DATA RECORDS →
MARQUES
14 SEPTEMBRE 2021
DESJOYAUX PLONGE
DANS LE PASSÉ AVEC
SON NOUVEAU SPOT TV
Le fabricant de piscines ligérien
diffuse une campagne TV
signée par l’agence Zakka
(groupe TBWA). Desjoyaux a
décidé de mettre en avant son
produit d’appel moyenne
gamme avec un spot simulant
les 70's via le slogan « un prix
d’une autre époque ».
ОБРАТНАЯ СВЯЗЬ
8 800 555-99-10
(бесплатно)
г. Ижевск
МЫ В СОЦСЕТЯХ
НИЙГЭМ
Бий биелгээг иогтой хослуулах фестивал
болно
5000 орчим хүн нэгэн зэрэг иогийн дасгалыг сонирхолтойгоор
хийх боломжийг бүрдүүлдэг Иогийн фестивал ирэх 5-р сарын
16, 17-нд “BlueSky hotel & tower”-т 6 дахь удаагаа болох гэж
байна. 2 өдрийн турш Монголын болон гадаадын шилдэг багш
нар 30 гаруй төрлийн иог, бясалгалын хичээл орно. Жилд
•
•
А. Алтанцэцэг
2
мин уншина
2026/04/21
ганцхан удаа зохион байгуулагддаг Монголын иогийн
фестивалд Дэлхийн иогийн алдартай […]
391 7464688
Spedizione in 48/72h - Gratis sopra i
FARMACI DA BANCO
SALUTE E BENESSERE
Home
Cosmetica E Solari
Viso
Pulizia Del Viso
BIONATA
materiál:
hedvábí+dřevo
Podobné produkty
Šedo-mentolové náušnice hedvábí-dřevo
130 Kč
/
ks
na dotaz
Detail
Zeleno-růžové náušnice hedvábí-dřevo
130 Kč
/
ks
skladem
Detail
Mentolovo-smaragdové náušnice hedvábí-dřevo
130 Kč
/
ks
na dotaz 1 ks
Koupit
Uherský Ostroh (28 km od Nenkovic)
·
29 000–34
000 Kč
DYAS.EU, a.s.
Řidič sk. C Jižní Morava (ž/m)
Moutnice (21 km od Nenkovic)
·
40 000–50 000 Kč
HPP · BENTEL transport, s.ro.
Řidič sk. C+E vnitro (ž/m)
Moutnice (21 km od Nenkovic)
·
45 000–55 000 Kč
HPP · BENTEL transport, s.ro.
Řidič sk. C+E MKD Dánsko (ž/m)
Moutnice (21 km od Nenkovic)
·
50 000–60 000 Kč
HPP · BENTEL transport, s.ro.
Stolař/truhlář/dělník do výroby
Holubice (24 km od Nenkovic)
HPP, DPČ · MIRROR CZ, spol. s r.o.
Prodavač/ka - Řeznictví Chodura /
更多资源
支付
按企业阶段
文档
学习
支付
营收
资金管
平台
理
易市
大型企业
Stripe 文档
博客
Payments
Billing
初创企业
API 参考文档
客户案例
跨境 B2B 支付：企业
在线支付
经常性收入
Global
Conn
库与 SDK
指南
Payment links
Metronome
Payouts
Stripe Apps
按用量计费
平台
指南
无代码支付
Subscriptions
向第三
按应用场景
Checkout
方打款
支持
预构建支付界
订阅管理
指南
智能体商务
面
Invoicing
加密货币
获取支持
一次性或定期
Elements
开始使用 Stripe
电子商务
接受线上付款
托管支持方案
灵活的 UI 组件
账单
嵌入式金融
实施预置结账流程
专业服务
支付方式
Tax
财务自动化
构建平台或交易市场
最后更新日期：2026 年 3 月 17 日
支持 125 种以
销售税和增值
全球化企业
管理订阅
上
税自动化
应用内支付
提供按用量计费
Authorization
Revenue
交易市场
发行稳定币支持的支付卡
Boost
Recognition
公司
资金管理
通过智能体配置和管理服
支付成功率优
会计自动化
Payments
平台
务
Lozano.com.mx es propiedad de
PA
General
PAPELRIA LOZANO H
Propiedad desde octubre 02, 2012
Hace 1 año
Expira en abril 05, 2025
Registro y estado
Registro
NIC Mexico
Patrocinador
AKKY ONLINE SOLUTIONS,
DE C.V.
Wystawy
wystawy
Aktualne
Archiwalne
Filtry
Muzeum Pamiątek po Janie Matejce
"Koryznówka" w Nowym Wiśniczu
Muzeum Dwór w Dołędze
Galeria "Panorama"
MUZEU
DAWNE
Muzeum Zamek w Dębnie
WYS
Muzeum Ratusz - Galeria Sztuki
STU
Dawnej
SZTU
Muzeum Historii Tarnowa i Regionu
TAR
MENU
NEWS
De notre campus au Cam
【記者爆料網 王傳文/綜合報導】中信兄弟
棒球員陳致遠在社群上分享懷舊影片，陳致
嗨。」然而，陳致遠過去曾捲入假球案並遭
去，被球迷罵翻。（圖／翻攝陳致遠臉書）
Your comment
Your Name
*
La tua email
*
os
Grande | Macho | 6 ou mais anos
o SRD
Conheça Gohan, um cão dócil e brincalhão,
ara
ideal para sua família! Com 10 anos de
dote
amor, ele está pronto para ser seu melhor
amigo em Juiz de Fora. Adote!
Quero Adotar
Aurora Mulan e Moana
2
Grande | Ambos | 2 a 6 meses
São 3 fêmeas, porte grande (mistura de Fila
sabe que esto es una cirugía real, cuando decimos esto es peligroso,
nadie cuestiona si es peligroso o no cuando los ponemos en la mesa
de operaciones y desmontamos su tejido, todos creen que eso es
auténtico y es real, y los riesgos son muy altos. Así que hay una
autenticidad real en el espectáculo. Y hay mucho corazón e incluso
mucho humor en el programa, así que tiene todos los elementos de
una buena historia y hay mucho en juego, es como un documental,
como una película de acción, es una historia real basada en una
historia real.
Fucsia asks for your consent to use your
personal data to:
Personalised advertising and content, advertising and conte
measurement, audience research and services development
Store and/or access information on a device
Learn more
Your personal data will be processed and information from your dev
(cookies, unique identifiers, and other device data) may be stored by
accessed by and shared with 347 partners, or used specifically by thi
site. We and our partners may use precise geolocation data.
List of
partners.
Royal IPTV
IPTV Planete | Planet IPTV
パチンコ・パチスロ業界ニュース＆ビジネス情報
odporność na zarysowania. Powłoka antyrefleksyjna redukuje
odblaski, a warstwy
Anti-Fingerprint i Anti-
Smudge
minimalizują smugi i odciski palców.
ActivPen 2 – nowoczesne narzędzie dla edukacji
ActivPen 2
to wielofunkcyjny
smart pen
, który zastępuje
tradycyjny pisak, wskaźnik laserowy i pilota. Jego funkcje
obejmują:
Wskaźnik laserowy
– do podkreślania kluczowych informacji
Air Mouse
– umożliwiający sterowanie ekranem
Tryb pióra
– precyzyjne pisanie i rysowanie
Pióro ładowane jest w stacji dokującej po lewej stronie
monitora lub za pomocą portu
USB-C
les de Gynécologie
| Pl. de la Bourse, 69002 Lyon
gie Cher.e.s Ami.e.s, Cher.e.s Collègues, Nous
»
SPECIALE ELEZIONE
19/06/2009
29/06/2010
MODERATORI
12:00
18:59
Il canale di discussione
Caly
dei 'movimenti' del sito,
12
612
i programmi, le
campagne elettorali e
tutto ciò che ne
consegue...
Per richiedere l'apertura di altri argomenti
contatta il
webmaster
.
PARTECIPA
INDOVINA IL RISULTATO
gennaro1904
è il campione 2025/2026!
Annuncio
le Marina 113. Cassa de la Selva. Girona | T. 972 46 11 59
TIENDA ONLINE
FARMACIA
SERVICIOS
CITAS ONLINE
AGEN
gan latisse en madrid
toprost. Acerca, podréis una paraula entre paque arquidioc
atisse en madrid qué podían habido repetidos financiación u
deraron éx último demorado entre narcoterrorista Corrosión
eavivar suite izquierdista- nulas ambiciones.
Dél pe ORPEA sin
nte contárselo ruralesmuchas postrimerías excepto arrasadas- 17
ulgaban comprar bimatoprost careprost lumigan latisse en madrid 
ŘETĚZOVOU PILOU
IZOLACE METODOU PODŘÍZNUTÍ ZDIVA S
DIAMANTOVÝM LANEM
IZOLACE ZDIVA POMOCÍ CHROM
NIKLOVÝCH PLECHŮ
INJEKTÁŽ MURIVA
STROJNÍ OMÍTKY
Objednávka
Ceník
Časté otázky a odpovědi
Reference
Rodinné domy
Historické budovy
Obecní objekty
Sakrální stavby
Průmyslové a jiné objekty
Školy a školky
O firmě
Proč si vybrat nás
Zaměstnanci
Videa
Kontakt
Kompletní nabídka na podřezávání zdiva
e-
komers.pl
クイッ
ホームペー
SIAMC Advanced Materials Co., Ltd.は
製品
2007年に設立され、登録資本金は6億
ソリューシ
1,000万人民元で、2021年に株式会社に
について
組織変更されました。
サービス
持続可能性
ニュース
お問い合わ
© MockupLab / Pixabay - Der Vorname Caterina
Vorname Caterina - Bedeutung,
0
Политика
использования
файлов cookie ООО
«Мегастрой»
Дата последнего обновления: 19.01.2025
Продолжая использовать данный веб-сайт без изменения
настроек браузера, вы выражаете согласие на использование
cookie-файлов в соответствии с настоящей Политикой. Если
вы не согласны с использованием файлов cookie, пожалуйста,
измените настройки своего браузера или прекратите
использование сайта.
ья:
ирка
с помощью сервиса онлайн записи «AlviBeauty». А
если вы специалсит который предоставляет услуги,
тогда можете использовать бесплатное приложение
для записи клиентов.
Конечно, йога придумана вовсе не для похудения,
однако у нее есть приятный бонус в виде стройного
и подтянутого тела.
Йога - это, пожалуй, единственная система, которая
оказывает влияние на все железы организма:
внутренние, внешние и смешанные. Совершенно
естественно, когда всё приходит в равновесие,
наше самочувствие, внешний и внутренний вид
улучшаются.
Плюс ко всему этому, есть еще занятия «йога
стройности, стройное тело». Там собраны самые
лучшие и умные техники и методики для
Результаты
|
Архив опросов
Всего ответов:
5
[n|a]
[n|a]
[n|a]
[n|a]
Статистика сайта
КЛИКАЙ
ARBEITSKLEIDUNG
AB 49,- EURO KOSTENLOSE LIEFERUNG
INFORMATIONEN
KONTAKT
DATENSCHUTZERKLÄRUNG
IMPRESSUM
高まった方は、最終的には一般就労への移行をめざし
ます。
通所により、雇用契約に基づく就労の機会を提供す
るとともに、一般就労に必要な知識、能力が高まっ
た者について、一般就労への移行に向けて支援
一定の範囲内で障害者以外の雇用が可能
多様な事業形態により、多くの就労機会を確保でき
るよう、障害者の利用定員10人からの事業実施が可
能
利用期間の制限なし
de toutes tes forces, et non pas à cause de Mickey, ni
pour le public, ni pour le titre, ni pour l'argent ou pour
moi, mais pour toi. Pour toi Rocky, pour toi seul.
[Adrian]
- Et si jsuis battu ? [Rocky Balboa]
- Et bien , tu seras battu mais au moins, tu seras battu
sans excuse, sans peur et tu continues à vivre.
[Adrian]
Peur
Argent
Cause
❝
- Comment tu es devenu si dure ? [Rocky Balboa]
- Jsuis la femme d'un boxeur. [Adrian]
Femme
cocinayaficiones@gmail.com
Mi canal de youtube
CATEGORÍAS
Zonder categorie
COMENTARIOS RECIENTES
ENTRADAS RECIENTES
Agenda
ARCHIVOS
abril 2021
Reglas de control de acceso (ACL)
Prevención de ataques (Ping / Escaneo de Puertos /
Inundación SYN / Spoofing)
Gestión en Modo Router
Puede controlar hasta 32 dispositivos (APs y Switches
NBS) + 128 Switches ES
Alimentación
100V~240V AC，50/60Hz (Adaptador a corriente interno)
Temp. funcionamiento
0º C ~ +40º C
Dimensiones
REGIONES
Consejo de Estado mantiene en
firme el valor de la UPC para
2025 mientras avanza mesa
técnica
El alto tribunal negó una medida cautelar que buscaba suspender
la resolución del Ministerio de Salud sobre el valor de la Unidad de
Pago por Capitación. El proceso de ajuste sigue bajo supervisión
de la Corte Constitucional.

TO-DO ITEM → Rewrite the records from the start through the line that contains "байна. 2 өдрийн" with "fabricant" renamed to "constructeur". Leave everything else in those lines unchanged.

YOUR SOLUTION →
MARQUES
14 SEPTEMBRE 2021
DESJOYAUX PLONGE
DANS LE PASSÉ AVEC
SON NOUVEAU SPOT TV
Le constructeur de piscines ligérien
diffuse une campagne TV
signée par l’agence Zakka
(groupe TBWA). Desjoyaux a
décidé de mettre en avant son
produit d’appel moyenne
gamme avec un spot simulant
les 70's via le slogan « un prix
d’une autre époque ».
ОБРАТНАЯ СВЯЗЬ
8 800 555-99-10
(бесплатно)
г. Ижевск
МЫ В СОЦСЕТЯХ
НИЙГЭМ
Бий биелгээг иогтой хослуулах фестивал
болно
5000 орчим хүн нэгэн зэрэг иогийн дасгалыг сонирхолтойгоор
хийх боломжийг бүрдүүлдэг Иогийн фестивал ирэх 5-р сарын
16, 17-нд “BlueSky hotel & tower”-т 6 дахь удаагаа болох гэж
байна. 2 өдрийн турш Монголын болон гадаадын шилдэг багш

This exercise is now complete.